REQUIREMENT
Your output must consist solely of the lines from the one containing "HELTEC AUTOMATION" through the end of the records, reproduced exactly.
DATA SUPPLIED: Begin
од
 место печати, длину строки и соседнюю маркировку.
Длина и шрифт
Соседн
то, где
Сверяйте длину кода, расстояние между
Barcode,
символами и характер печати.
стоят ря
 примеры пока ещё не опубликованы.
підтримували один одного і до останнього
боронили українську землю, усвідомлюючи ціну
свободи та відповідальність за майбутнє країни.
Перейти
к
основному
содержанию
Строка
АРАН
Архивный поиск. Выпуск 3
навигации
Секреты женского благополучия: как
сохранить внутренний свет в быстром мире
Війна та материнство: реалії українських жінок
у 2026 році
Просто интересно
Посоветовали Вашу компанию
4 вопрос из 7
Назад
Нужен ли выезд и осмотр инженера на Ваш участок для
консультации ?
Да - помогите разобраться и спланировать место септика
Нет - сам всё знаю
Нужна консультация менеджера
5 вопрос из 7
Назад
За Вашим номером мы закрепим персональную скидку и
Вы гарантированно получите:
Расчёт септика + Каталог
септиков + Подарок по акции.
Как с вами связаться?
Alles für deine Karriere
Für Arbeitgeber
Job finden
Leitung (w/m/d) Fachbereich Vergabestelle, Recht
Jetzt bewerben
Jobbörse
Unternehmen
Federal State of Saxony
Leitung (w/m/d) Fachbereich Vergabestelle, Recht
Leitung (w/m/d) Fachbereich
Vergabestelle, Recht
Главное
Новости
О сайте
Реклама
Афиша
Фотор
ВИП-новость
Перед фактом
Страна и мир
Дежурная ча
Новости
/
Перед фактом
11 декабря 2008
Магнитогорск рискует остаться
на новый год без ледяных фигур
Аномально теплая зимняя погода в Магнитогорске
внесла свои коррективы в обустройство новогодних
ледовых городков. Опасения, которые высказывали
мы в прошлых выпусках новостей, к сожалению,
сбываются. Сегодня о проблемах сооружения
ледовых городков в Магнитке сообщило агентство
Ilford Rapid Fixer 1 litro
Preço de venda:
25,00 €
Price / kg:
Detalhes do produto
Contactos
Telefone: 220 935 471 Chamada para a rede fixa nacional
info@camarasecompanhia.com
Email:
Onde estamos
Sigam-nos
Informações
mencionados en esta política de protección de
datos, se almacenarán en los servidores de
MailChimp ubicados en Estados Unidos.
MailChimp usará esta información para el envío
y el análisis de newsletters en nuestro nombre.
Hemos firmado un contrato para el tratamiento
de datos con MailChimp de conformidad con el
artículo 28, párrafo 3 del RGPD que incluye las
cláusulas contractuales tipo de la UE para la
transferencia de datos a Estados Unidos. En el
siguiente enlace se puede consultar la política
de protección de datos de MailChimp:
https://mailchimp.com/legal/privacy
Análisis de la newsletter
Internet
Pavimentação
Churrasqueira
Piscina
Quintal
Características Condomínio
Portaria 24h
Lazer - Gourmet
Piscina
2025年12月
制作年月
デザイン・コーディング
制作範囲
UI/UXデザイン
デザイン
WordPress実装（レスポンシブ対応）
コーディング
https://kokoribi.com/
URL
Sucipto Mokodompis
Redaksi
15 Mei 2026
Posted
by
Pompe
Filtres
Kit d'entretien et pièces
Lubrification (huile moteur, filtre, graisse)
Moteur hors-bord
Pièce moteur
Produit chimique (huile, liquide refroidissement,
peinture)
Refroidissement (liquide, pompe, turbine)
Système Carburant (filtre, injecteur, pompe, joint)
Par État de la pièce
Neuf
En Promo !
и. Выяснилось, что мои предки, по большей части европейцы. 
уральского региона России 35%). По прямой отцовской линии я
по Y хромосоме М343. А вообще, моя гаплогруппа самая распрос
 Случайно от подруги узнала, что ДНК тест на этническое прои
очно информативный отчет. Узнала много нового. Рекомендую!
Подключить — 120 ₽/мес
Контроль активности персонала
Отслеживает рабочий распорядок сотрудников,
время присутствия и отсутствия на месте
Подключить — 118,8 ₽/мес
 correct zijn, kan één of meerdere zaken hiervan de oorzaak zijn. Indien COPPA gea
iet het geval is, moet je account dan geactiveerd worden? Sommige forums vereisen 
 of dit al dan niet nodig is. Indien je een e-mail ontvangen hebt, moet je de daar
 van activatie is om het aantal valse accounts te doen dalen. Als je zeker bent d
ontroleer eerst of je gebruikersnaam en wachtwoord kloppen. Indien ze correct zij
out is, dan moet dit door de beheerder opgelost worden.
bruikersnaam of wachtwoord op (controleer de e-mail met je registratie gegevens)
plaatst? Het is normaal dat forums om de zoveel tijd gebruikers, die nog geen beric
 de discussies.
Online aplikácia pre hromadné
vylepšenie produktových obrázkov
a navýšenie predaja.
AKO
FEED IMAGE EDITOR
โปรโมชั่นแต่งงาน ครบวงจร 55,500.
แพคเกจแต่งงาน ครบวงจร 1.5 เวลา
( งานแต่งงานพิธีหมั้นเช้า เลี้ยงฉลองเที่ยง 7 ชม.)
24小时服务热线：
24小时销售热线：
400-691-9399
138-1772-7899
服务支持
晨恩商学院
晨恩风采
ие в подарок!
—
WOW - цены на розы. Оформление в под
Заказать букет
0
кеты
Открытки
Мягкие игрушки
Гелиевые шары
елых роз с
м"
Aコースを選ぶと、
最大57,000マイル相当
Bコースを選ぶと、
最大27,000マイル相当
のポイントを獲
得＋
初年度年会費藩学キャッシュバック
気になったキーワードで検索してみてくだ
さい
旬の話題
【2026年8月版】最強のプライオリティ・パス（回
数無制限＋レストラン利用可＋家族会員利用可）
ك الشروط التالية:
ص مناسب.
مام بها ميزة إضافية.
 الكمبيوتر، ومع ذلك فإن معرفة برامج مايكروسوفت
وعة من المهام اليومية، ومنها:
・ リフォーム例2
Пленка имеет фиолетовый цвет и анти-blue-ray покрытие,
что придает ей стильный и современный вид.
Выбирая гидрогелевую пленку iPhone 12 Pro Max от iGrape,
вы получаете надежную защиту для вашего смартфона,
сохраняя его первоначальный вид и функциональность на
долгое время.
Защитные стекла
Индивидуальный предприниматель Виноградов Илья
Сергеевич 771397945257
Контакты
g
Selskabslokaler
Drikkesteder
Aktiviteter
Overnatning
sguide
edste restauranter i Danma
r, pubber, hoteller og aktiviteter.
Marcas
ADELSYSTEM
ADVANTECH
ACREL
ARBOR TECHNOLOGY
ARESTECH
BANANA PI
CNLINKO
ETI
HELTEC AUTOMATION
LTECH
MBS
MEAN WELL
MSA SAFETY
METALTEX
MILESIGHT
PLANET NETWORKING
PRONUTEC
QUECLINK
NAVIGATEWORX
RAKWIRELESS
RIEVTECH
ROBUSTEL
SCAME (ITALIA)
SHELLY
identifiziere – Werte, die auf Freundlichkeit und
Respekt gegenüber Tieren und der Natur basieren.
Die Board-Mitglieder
DATA SUPPLIED: End
RESULT OF THIS EXERCISE
HELTEC AUTOMATION
LTECH
MBS
MEAN WELL
MSA SAFETY
METALTEX
MILESIGHT
PLANET NETWORKING
PRONUTEC
QUECLINK
NAVIGATEWORX
RAKWIRELESS
RIEVTECH
ROBUSTEL
SCAME (ITALIA)
SHELLY
identifiziere – Werte, die auf Freundlichkeit und
Respekt gegenüber Tieren und der Natur basieren.
Die Board-Mitglieder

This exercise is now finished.